Assignment 1: In the foreign-key excerpt, which verification method is used when a candidate foreign key's owner table has no data records?
Assignment 2: List the columns of the table of candidate foreign keys described in the foreign-key excerpt.
Assignment 3: Restate the paragraph of the foreign-key excerpt that begins "The first step is to obtain" as a short bulleted list that keeps its main facts.

Source passage:
◇ ◇ ◇ ◇ ◇

Actually, in our case-study, the reasons of inconsistency were mainly the lack of database knowledge within the development team, and inappropriate use of ORM (Object-Relational Mapping) technique [3]. As consequence, integrity constraints were enforced by the application code only, without DBMS support; hence when some records are deleted via the application, their referencing records are not removed, leaving the database in an inconsistent state.

4 Solution Outlines

Identification of Foreign Keys. Our legacy database consists of a large number of tables. All the tables have primary keys (PKs). However, only a subset of the foreign keys are defined at the database level, while the majority of the relationships among the tables are not defined in terms of foreign keys. Thus, our major objective is to identify the foreign keys and define them at the database level in order to enforce the referential integrity constraints. Our method goes as follows. First, we conduct an exhaustive identification of candidate foreign keys. Then, we validate candidate foreign keys using both the data and the application code. Finally, we define valid foreign keys explicitly in the database, and correct invalid foreign keys.

The first step is to obtain an exhaustive list of candidate foreign keys. The result is a table of four columns: table, column, reference table, and reference columns. Table 1 shows a sample of such candidate foreign keys. The identification is performed manually by first investigating the columns names. According to the naming convention used in our database, if a column name contains a name of primary key of another table, it is probably a foreign key that references this primary key. Also, if the column name contains ‘parent’ this indicates that the column is probably a foreign key that references (the primary key of) its own table. When necessary, the application code is also examined to confirm the candidacy of each foreign key. By the end of this process, we obtain a list of candidate foreign keys.

Table 1. Examples of candidate foreign keys

Validation of Candidate Foreign Keys. Identified candidate foreign keys need to be validated. Such a validation is conducted over several steps. First, if the owner table of a foreign key has data records (\({\varvec{I}}(R) \ne \emptyset \)), then we use data-based verification where data records are used to verify the validity of the foreign key. That is, we check whether the current instance satisfy the constraint or not. Candidate foreign keys that fail in the data-based verification step are subject to another verification step called brute-force verification, to find their potential reference tables and/or their known values that have no reference (dangling values.) However, if the owner table is empty (\({\varvec{I}}(R) = \emptyset \)), we use a model-based verification where the application program associated with database is used to validate the foreign key (Sect. 7). In any case, candidate foreign keys that successfully pass the data-based verification or model-based verification are considered valid, and thus are declared explicitly in the database schema. Foreign keys that are verified using brute-force step are corrected manually, and dangling values are removed as we will see in Sect. 6. Figure 1 illustrates the overall process of validation of candidate foreign keys.

◇ ◇ ◇ ◇ ◇

Information supplied:
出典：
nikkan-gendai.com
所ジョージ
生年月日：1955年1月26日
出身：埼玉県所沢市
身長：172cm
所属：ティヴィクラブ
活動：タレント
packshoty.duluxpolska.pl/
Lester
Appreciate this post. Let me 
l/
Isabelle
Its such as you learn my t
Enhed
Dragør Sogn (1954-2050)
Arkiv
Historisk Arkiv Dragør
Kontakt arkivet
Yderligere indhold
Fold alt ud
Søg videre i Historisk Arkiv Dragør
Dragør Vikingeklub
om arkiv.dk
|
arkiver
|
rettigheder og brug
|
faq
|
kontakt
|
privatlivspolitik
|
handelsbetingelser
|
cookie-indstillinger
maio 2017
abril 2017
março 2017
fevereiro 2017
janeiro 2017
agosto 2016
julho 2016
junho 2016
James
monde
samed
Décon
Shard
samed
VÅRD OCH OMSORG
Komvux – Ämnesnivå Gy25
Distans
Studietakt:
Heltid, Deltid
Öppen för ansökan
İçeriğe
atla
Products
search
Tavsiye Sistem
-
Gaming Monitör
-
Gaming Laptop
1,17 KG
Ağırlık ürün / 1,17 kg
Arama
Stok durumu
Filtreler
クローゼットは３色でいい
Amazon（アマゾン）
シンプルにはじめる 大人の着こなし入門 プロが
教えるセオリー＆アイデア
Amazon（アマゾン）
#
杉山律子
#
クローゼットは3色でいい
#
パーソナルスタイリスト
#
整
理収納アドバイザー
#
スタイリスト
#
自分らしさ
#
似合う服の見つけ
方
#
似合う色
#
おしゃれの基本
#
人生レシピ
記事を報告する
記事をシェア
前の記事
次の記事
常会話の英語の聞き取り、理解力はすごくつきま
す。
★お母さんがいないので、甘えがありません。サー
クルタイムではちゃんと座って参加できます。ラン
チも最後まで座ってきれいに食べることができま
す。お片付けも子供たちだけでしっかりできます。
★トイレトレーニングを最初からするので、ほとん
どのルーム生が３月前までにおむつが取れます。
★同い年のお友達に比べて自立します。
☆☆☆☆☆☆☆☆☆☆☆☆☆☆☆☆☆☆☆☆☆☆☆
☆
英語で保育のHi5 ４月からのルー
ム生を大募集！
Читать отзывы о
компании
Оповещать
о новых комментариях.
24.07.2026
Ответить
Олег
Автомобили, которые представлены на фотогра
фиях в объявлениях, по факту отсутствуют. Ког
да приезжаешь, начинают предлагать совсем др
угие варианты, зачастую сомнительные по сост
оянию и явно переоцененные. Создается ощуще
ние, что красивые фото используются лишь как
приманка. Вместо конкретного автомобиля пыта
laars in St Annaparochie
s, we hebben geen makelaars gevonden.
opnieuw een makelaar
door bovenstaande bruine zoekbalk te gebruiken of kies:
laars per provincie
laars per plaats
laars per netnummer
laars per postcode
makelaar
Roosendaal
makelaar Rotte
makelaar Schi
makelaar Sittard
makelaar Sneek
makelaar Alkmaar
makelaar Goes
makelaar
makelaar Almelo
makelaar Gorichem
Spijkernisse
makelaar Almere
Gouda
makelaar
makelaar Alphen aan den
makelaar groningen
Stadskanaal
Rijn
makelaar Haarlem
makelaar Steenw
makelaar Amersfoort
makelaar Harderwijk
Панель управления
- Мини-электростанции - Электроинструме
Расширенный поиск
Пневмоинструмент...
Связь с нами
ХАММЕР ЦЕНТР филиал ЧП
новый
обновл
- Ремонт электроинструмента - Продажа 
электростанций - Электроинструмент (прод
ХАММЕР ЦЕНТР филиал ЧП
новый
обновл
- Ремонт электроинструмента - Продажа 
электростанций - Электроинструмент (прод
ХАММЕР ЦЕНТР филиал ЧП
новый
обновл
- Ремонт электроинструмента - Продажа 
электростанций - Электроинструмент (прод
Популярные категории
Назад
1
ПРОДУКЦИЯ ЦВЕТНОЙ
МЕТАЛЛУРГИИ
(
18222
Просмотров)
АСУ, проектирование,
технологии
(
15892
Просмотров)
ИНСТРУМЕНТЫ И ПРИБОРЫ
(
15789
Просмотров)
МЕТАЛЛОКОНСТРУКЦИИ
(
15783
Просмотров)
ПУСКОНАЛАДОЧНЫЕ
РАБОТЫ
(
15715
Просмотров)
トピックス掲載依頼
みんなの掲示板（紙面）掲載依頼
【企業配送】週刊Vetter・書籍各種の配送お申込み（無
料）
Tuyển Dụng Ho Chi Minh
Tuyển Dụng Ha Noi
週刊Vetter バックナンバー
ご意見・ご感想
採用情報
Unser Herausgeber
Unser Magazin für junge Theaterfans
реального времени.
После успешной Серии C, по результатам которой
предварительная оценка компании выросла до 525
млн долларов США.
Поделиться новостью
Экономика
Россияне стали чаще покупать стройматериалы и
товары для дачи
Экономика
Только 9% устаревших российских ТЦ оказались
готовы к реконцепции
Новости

◇ ◇ ◇ ◇ ◇

Output 1: Model-based verification, which uses the application program associated with the database to validate the foreign key.

Output 2:
- table
- column
- reference table
- reference columns

Output 3:
- Goal: an exhaustive list of candidate foreign keys, recorded in a four-column table (table, column, reference table, reference columns).
- Identification is manual and starts with the column names.
- A column whose name contains the name of another table's primary key probably references that primary key.
- A column whose name contains "parent" probably references the primary key of its own table.
- The application code is checked when necessary to confirm each candidate.
- Result: a list of candidate foreign keys.